## CONJUNTO DE TAREFAS
1 - No texto sobre violência entre torcidas, por que o sociólogo diz que o número de mortes em 2019 pode chegar a 12? Responda em uma a três frases.
2 - Por favor, repita do texto sobre violência entre torcidas o trecho que abre com as palavras que contêm "O Campeonato Brasileiro" e fecha com "punir os bandidos.".

## TEXTO SELECIONADO
# # #

O Campeonato Brasileiro voltou e duas mortes já foram registradas após brigas entre torcidas. Em 2019, ao longo da competição nacional, ocorreram nove óbitos e três estão em investigação de acordo com o sociólogo Maurício Murad. “Podemos chegar a 12, o que é uma média alta”, analisa o pesquisador que há 30 anos estuda o comportamento e a violência entre os torcedores de futebol. “Precisamos de um plano estratégico com ações de curto, médio e longo prazo. Ele deve envolver repressão, prevenção, educação e a criação de uma cultura de paz, na qual se veja o time contrário como adversário, e não um inimigo a ser aniquilado”. Entre as medidas elencadas, a criação de um disque-denúncia especializado, monitoramento das redes sociais, campanhas com ídolos do passado e do presente e inteligência para identificar e punir os bandidos.

# # #

## REGISTROS DE DADOS
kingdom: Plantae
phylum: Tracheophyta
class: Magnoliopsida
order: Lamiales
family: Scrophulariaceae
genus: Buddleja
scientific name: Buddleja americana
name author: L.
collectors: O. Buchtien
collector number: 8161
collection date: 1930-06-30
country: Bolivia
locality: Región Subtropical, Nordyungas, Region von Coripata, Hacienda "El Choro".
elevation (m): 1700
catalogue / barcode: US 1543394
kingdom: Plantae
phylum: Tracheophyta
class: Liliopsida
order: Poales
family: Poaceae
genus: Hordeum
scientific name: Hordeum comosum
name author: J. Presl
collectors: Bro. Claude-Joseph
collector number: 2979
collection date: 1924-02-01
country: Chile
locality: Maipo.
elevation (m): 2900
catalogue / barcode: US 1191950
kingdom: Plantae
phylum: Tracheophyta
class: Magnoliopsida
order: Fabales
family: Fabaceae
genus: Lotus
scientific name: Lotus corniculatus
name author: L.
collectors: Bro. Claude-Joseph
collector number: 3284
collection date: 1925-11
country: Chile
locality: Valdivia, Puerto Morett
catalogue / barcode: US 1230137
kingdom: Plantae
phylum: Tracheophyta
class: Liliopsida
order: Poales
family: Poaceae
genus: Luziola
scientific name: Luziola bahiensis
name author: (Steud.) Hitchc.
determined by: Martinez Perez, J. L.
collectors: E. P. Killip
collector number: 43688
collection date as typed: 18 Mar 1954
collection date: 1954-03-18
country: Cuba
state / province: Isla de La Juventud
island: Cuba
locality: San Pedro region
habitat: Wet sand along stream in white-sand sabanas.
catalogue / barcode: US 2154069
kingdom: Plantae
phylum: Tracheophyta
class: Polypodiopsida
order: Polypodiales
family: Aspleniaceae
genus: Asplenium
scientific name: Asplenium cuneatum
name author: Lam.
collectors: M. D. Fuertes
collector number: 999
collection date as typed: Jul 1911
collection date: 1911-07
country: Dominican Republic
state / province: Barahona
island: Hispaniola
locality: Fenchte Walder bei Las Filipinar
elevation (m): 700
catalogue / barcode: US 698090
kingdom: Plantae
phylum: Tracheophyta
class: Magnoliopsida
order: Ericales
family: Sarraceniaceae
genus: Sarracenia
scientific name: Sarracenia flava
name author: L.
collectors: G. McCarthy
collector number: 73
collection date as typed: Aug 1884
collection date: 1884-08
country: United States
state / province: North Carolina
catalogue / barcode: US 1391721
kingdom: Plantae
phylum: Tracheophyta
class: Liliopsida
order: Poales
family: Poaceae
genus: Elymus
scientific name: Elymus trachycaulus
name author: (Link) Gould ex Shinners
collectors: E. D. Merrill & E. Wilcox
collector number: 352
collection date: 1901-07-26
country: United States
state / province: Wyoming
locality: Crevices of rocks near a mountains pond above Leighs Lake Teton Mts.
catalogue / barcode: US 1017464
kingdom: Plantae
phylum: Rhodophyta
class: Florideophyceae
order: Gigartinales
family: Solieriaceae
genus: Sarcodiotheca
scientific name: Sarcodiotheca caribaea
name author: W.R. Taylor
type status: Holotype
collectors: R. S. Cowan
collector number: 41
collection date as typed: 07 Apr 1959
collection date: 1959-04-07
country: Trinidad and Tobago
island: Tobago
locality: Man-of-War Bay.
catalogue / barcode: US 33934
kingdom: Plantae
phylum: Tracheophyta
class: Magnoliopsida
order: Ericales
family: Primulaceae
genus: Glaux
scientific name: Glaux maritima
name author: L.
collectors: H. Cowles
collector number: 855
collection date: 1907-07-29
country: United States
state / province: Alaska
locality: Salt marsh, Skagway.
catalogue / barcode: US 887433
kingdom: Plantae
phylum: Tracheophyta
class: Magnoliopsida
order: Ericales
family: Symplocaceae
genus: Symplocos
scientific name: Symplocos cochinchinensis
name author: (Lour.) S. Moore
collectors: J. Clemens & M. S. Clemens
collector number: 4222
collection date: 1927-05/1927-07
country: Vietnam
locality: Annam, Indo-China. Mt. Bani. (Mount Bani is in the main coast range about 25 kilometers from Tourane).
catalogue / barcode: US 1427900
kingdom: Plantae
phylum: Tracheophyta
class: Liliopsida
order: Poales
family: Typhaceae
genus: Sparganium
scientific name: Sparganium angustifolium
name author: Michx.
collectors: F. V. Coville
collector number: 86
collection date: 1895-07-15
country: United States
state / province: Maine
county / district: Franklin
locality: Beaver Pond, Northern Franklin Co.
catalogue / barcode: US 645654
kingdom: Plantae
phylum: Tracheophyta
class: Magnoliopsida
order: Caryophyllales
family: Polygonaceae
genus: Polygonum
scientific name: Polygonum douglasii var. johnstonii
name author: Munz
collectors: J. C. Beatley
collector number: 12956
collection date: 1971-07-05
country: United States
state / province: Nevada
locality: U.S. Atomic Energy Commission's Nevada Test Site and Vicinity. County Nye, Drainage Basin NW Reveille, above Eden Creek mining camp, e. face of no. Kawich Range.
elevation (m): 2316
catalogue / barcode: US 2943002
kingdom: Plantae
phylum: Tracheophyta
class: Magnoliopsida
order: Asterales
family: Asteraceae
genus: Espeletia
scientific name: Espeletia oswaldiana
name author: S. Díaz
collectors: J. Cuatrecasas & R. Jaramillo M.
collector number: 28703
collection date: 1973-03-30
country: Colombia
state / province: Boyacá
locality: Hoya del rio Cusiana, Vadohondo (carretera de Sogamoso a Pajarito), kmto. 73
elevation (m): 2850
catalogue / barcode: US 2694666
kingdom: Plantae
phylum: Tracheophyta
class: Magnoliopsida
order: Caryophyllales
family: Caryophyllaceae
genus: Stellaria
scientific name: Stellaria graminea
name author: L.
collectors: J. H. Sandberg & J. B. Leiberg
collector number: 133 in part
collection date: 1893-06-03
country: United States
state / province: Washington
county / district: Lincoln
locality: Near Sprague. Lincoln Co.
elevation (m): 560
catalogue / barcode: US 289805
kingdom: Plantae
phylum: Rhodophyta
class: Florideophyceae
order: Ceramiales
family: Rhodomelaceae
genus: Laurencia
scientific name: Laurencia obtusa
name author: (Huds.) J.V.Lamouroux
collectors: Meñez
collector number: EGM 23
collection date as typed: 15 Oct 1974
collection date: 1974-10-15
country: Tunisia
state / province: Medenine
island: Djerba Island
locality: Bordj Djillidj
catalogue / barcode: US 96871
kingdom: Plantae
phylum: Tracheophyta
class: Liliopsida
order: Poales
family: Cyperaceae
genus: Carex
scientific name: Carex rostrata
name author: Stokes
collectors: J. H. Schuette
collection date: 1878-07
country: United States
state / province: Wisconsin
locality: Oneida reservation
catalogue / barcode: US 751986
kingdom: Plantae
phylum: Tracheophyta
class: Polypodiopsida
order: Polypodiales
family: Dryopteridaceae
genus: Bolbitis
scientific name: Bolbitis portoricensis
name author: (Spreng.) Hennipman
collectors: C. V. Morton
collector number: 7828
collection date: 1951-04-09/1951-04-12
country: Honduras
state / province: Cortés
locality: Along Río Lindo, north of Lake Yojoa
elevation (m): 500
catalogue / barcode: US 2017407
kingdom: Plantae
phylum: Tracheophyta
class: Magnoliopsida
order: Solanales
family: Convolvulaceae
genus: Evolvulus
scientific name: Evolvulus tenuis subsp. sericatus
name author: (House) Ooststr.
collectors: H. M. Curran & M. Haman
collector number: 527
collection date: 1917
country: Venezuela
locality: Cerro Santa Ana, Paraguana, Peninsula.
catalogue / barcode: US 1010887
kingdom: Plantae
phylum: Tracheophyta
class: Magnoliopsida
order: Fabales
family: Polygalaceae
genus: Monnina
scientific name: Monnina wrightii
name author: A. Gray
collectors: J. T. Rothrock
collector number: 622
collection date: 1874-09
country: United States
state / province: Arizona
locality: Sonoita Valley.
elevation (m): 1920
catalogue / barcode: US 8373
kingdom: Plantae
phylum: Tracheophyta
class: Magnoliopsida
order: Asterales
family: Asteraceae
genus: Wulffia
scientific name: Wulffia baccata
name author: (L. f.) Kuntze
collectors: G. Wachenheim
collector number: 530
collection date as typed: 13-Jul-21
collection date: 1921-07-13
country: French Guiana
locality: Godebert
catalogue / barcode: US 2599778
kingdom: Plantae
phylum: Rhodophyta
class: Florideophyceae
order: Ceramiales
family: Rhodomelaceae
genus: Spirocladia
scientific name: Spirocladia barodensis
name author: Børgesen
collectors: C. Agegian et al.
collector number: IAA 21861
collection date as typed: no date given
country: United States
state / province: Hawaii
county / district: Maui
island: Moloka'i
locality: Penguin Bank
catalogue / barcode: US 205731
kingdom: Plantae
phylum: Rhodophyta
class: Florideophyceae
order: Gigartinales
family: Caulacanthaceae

# # #

## LISTA DE SOLUÇÕES
1 - Ao longo da competição nacional de 2019 ocorreram nove óbitos, e outros três estão em investigação. Por isso ele diz que o total pode chegar a 12.

2 -
O Campeonato Brasileiro voltou e duas mortes já foram registradas após brigas entre torcidas. Em 2019, ao longo da competição nacional, ocorreram nove óbitos e três estão em investigação de acordo com o sociólogo Maurício Murad. “Podemos chegar a 12, o que é uma média alta”, analisa o pesquisador que há 30 anos estuda o comportamento e a violência entre os torcedores de futebol. “Precisamos de um plano estratégico com ações de curto, médio e longo prazo. Ele deve envolver repressão, prevenção, educação e a criação de uma cultura de paz, na qual se veja o time contrário como adversário, e não um inimigo a ser aniquilado”. Entre as medidas elencadas, a criação de um disque-denúncia especializado, monitoramento das redes sociais, campanhas com ídolos do passado e do presente e inteligência para identificar e punir os bandidos.